[Saved data entries]
────────────────

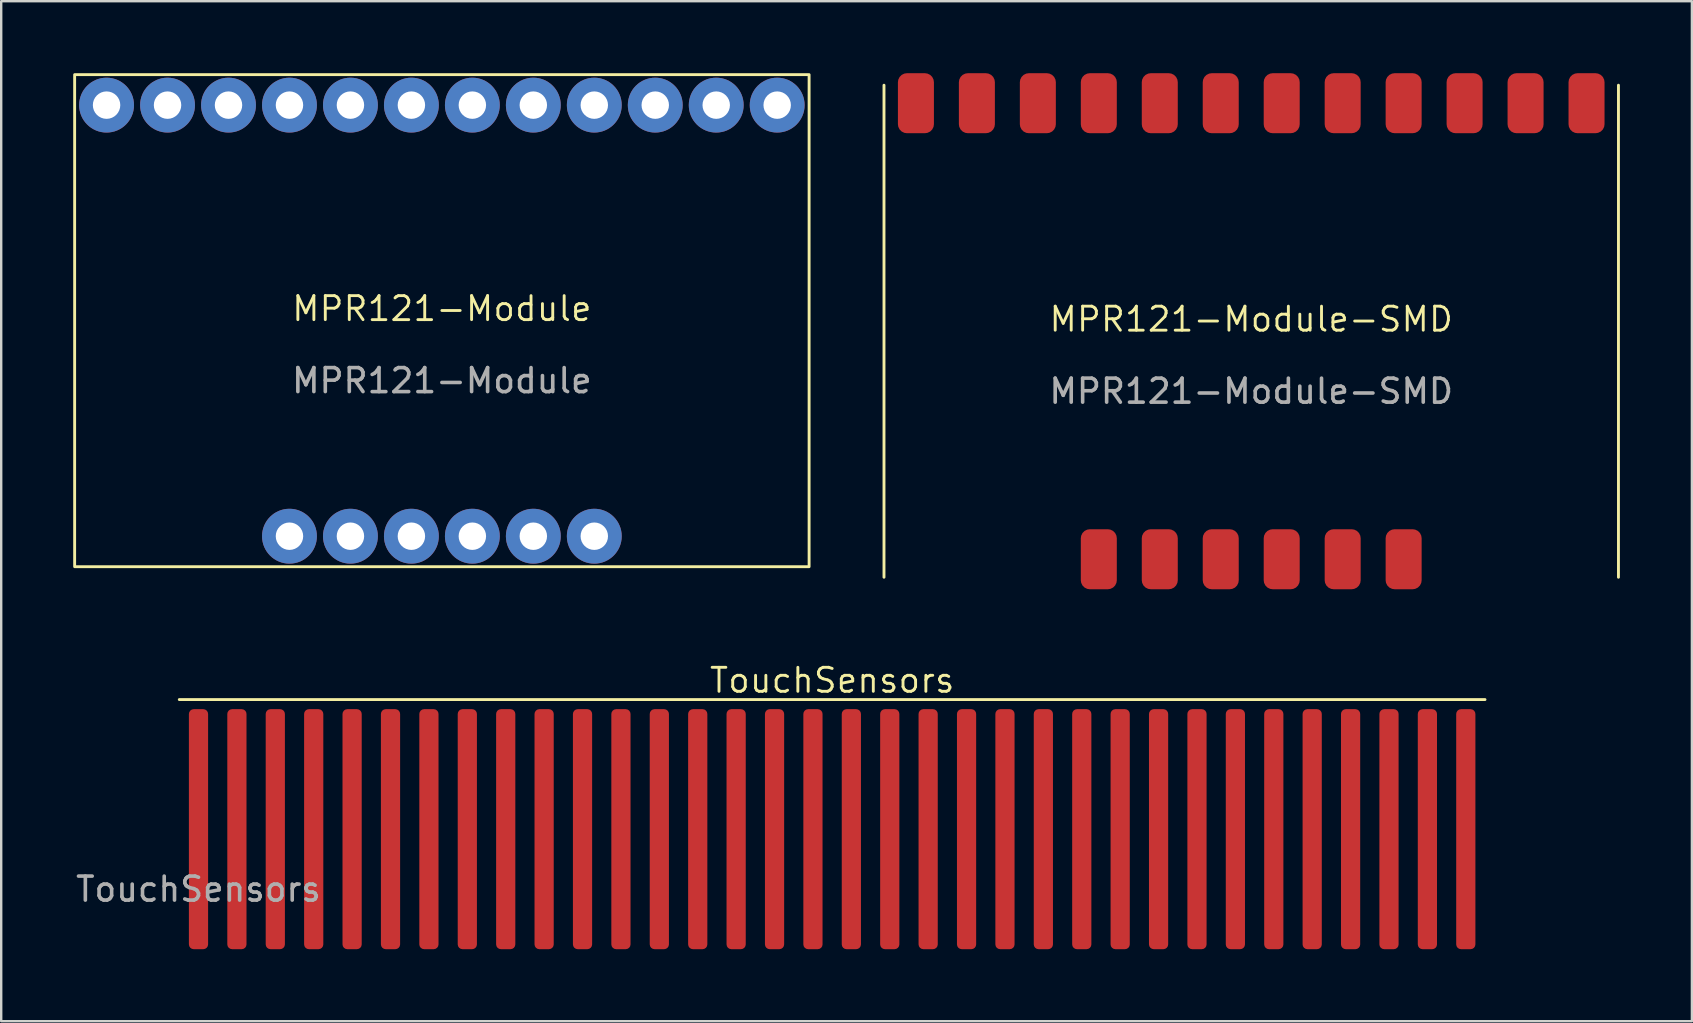
<source format=kicad_pcb>
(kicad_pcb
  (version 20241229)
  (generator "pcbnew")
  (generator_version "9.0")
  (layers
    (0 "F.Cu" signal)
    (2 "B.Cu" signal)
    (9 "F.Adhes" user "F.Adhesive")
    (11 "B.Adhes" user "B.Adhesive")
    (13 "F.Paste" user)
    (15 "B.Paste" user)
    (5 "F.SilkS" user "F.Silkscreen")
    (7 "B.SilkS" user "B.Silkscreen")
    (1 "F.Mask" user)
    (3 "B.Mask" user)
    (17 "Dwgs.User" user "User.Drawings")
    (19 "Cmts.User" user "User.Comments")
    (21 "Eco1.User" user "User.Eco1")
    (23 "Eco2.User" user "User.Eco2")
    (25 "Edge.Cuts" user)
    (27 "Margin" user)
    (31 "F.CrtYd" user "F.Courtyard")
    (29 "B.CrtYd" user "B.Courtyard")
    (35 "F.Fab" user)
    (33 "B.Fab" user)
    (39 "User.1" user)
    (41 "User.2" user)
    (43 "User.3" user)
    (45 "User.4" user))
  (footprint "MPR121-Module-SMD"
    (layer "F.Cu")
    (at 49.08 10.75)
    (property "Reference" "MPR121-Module-SMD" (at 0 -0.5 0) (unlocked yes) (layer "F.SilkS") (effects (font (size 1 1) (thickness 0.12))))
    (attr smd)
    (fp_line (start -15.3 10.25) (end -15.3 -10.25) (stroke (width 0.12) (type default)) (layer "F.SilkS"))
    (fp_line (start 15.3 10.25) (end 15.3 -10.25) (stroke (width 0.12) (type default)) (layer "F.SilkS"))
    (fp_text user "${REFERENCE}" (at 0 2.5 0) (unlocked yes) (layer "F.Fab") (effects (font (size 1 1) (thickness 0.15))))
    (pad "1" smd roundrect (at 13.97 -9.5) (size 1.5 2.5) (layers "F.Cu" "F.Mask" "F.Paste") (roundrect_rratio 0.25))
    (pad "2" smd roundrect (at 11.43 -9.5) (size 1.5 2.5) (layers "F.Cu" "F.Mask" "F.Paste") (roundrect_rratio 0.25))
    (pad "3" smd roundrect (at 8.89 -9.5) (size 1.5 2.5) (layers "F.Cu" "F.Mask" "F.Paste") (roundrect_rratio 0.25))
    (pad "4" smd roundrect (at 6.35 -9.5) (size 1.5 2.5) (layers "F.Cu" "F.Mask" "F.Paste") (roundrect_rratio 0.25))
    (pad "5" smd roundrect (at 3.81 -9.5) (size 1.5 2.5) (layers "F.Cu" "F.Mask" "F.Paste") (roundrect_rratio 0.25))
    (pad "6" smd roundrect (at 1.27 -9.5) (size 1.5 2.5) (layers "F.Cu" "F.Mask" "F.Paste") (roundrect_rratio 0.25))
    (pad "7" smd roundrect (at -1.27 -9.5) (size 1.5 2.5) (layers "F.Cu" "F.Mask" "F.Paste") (roundrect_rratio 0.25))
    (pad "8" smd roundrect (at -3.81 -9.5) (size 1.5 2.5) (layers "F.Cu" "F.Mask" "F.Paste") (roundrect_rratio 0.25))
    (pad "9" smd roundrect (at -6.35 -9.5) (size 1.5 2.5) (layers "F.Cu" "F.Mask" "F.Paste") (roundrect_rratio 0.25))
    (pad "10" smd roundrect (at -8.89 -9.5) (size 1.5 2.5) (layers "F.Cu" "F.Mask" "F.Paste") (roundrect_rratio 0.25))
    (pad "11" smd roundrect (at -11.43 -9.5) (size 1.5 2.5) (layers "F.Cu" "F.Mask" "F.Paste") (roundrect_rratio 0.25))
    (pad "12" smd roundrect (at -13.97 -9.5) (size 1.5 2.5) (layers "F.Cu" "F.Mask" "F.Paste") (roundrect_rratio 0.25))
    (pad "13" smd roundrect (at 6.35 9.5) (size 1.5 2.5) (layers "F.Cu" "F.Mask" "F.Paste") (roundrect_rratio 0.25))
    (pad "14" smd roundrect (at 3.81 9.5) (size 1.5 2.5) (layers "F.Cu" "F.Mask" "F.Paste") (roundrect_rratio 0.25))
    (pad "15" smd roundrect (at 1.27 9.5) (size 1.5 2.5) (layers "F.Cu" "F.Mask" "F.Paste") (roundrect_rratio 0.25))
    (pad "16" smd roundrect (at -1.27 9.5) (size 1.5 2.5) (layers "F.Cu" "F.Mask" "F.Paste") (roundrect_rratio 0.25))
    (pad "17" smd roundrect (at -3.81 9.5) (size 1.5 2.5) (layers "F.Cu" "F.Mask" "F.Paste") (roundrect_rratio 0.25))
    (pad "18" smd roundrect (at -6.35 9.5) (size 1.5 2.5) (layers "F.Cu" "F.Mask" "F.Paste") (roundrect_rratio 0.25)))
  (footprint "MPR121-Module"
    (layer "F.Cu")
    (at 15.36 10.31)
    (property "Reference" "MPR121-Module" (at 0 -0.5 0) (unlocked yes) (layer "F.SilkS") (effects (font (size 1 1) (thickness 0.12))))
    (attr through_hole)
    (fp_rect (start -15.3 -10.25) (end 15.3 10.25) (stroke (width 0.12) (type default)) (fill no) (layer "F.SilkS"))
    (fp_text user "${REFERENCE}" (at 0 2.5 0) (unlocked yes) (layer "F.Fab") (effects (font (size 1 1) (thickness 0.15))))
    (pad "1" thru_hole circle (at 13.97 -8.98) (size 2.286 2.286) (drill 1.143) (layers "*.Cu" "*.Mask"))
    (pad "2" thru_hole circle (at 11.43 -8.98) (size 2.286 2.286) (drill 1.143) (layers "*.Cu" "*.Mask"))
    (pad "3" thru_hole circle (at 8.89 -8.98) (size 2.286 2.286) (drill 1.143) (layers "*.Cu" "*.Mask"))
    (pad "4" thru_hole circle (at 6.35 -8.98) (size 2.286 2.286) (drill 1.143) (layers "*.Cu" "*.Mask"))
    (pad "5" thru_hole circle (at 3.81 -8.98) (size 2.286 2.286) (drill 1.143) (layers "*.Cu" "*.Mask"))
    (pad "6" thru_hole circle (at 1.27 -8.98) (size 2.286 2.286) (drill 1.143) (layers "*.Cu" "*.Mask"))
    (pad "7" thru_hole circle (at -1.27 -8.98) (size 2.286 2.286) (drill 1.143) (layers "*.Cu" "*.Mask"))
    (pad "8" thru_hole circle (at -3.81 -8.98) (size 2.286 2.286) (drill 1.143) (layers "*.Cu" "*.Mask"))
    (pad "9" thru_hole circle (at -6.35 -8.98) (size 2.286 2.286) (drill 1.143) (layers "*.Cu" "*.Mask"))
    (pad "10" thru_hole circle (at -8.89 -8.98) (size 2.286 2.286) (drill 1.143) (layers "*.Cu" "*.Mask"))
    (pad "11" thru_hole circle (at -11.43 -8.98) (size 2.286 2.286) (drill 1.143) (layers "*.Cu" "*.Mask"))
    (pad "12" thru_hole circle (at -13.97 -8.98) (size 2.286 2.286) (drill 1.143) (layers "*.Cu" "*.Mask"))
    (pad "13" thru_hole circle (at 6.35 8.98) (size 2.286 2.286) (drill 1.143) (layers "*.Cu" "*.Mask"))
    (pad "14" thru_hole circle (at 3.81 8.98) (size 2.286 2.286) (drill 1.143) (layers "*.Cu" "*.Mask"))
    (pad "15" thru_hole circle (at 1.27 8.98) (size 2.286 2.286) (drill 1.143) (layers "*.Cu" "*.Mask"))
    (pad "16" thru_hole circle (at -1.27 8.98) (size 2.286 2.286) (drill 1.143) (layers "*.Cu" "*.Mask"))
    (pad "17" thru_hole circle (at -3.81 8.98) (size 2.286 2.286) (drill 1.143) (layers "*.Cu" "*.Mask"))
    (pad "18" thru_hole circle (at -6.35 8.98) (size 2.286 2.286) (drill 1.143) (layers "*.Cu" "*.Mask")))
  (footprint "TouchSensors"
    (layer "F.Cu")
    (at 31.62 31.496)
    (property "Reference" "TouchSensors" (at 0 -6.2 0) (unlocked yes) (layer "F.SilkS") (effects (font (size 1 1) (thickness 0.12))))
    (attr smd)
    (fp_line (start -27.2 -5.4) (end 27.2 -5.4) (stroke (width 0.12) (type default)) (layer "F.SilkS"))
    (fp_text user "${REFERENCE}" (at -26.4 2.5 0) (unlocked yes) (layer "F.Fab") (effects (font (size 1 1) (thickness 0.15))))
    (pad "1" smd roundrect (at -26.4 0) (size 0.8 10) (layers "F.Cu" "F.Mask" "F.Paste") (roundrect_rratio 0.25))
    (pad "2" smd roundrect (at -24.8 0) (size 0.8 10) (layers "F.Cu" "F.Mask" "F.Paste") (roundrect_rratio 0.25))
    (pad "3" smd roundrect (at -23.2 0) (size 0.8 10) (layers "F.Cu" "F.Mask" "F.Paste") (roundrect_rratio 0.25))
    (pad "4" smd roundrect (at -21.6 0) (size 0.8 10) (layers "F.Cu" "F.Mask" "F.Paste") (roundrect_rratio 0.25))
    (pad "5" smd roundrect (at -20 0) (size 0.8 10) (layers "F.Cu" "F.Mask" "F.Paste") (roundrect_rratio 0.25))
    (pad "6" smd roundrect (at -18.4 0) (size 0.8 10) (layers "F.Cu" "F.Mask" "F.Paste") (roundrect_rratio 0.25))
    (pad "7" smd roundrect (at -16.8 0) (size 0.8 10) (layers "F.Cu" "F.Mask" "F.Paste") (roundrect_rratio 0.25))
    (pad "8" smd roundrect (at -15.2 0) (size 0.8 10) (layers "F.Cu" "F.Mask" "F.Paste") (roundrect_rratio 0.25))
    (pad "9" smd roundrect (at -13.6 0) (size 0.8 10) (layers "F.Cu" "F.Mask" "F.Paste") (roundrect_rratio 0.25))
    (pad "10" smd roundrect (at -12 0) (size 0.8 10) (layers "F.Cu" "F.Mask" "F.Paste") (roundrect_rratio 0.25))
    (pad "11" smd roundrect (at -10.4 0) (size 0.8 10) (layers "F.Cu" "F.Mask" "F.Paste") (roundrect_rratio 0.25))
    (pad "12" smd roundrect (at -8.8 0) (size 0.8 10) (layers "F.Cu" "F.Mask" "F.Paste") (roundrect_rratio 0.25))
    (pad "13" smd roundrect (at -7.2 0) (size 0.8 10) (layers "F.Cu" "F.Mask" "F.Paste") (roundrect_rratio 0.25))
    (pad "14" smd roundrect (at -5.6 0) (size 0.8 10) (layers "F.Cu" "F.Mask" "F.Paste") (roundrect_rratio 0.25))
    (pad "15" smd roundrect (at -4 0) (size 0.8 10) (layers "F.Cu" "F.Mask" "F.Paste") (roundrect_rratio 0.25))
    (pad "16" smd roundrect (at -2.4 0) (size 0.8 10) (layers "F.Cu" "F.Mask" "F.Paste") (roundrect_rratio 0.25))
    (pad "17" smd roundrect (at -0.8 0) (size 0.8 10) (layers "F.Cu" "F.Mask" "F.Paste") (roundrect_rratio 0.25))
    (pad "18" smd roundrect (at 0.8 0) (size 0.8 10) (layers "F.Cu" "F.Mask" "F.Paste") (roundrect_rratio 0.25))
    (pad "19" smd roundrect (at 2.4 0) (size 0.8 10) (layers "F.Cu" "F.Mask" "F.Paste") (roundrect_rratio 0.25))
    (pad "20" smd roundrect (at 4 0) (size 0.8 10) (layers "F.Cu" "F.Mask" "F.Paste") (roundrect_rratio 0.25))
    (pad "21" smd roundrect (at 5.6 0) (size 0.8 10) (layers "F.Cu" "F.Mask" "F.Paste") (roundrect_rratio 0.25))
    (pad "22" smd roundrect (at 7.2 0) (size 0.8 10) (layers "F.Cu" "F.Mask" "F.Paste") (roundrect_rratio 0.25))
    (pad "23" smd roundrect (at 8.8 0) (size 0.8 10) (layers "F.Cu" "F.Mask" "F.Paste") (roundrect_rratio 0.25))
    (pad "24" smd roundrect (at 10.4 0) (size 0.8 10) (layers "F.Cu" "F.Mask" "F.Paste") (roundrect_rratio 0.25))
    (pad "25" smd roundrect (at 12 0) (size 0.8 10) (layers "F.Cu" "F.Mask" "F.Paste") (roundrect_rratio 0.25))
    (pad "26" smd roundrect (at 13.6 0) (size 0.8 10) (layers "F.Cu" "F.Mask" "F.Paste") (roundrect_rratio 0.25))
    (pad "27" smd roundrect (at 15.2 0) (size 0.8 10) (layers "F.Cu" "F.Mask" "F.Paste") (roundrect_rratio 0.25))
    (pad "28" smd roundrect (at 16.8 0) (size 0.8 10) (layers "F.Cu" "F.Mask" "F.Paste") (roundrect_rratio 0.25))
    (pad "29" smd roundrect (at 18.4 0) (size 0.8 10) (layers "F.Cu" "F.Mask" "F.Paste") (roundrect_rratio 0.25))
    (pad "30" smd roundrect (at 20 0) (size 0.8 10) (layers "F.Cu" "F.Mask" "F.Paste") (roundrect_rratio 0.25))
    (pad "31" smd roundrect (at 21.6 0) (size 0.8 10) (layers "F.Cu" "F.Mask" "F.Paste") (roundrect_rratio 0.25))
    (pad "32" smd roundrect (at 23.2 0) (size 0.8 10) (layers "F.Cu" "F.Mask" "F.Paste") (roundrect_rratio 0.25))
    (pad "33" smd roundrect (at 24.8 0) (size 0.8 10) (layers "F.Cu" "F.Mask" "F.Paste") (roundrect_rratio 0.25))
    (pad "34" smd roundrect (at 26.4 0) (size 0.8 10) (layers "F.Cu" "F.Mask" "F.Paste") (roundrect_rratio 0.25)))
  (gr_rect
    (start -3 -3)
    (end 67.44 39.496)
    (stroke (width 0.1) (type default))
    (fill no)
    (layer "Edge.Cuts")))
</source>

────────────────

#### TASK STATEMENT
Write out exactly the lines above between the line with "roundrect (at 20" and the line with "roundrect (at 21.6", inclusive, and nothing beyond them.

#### COMPLETED EXERCISE
    (pad "30" smd roundrect (at 20 0) (size 0.8 10) (layers "F.Cu" "F.Mask" "F.Paste") (roundrect_rratio 0.25))
    (pad "31" smd roundrect (at 21.6 0) (size 0.8 10) (layers "F.Cu" "F.Mask" "F.Paste") (roundrect_rratio 0.25))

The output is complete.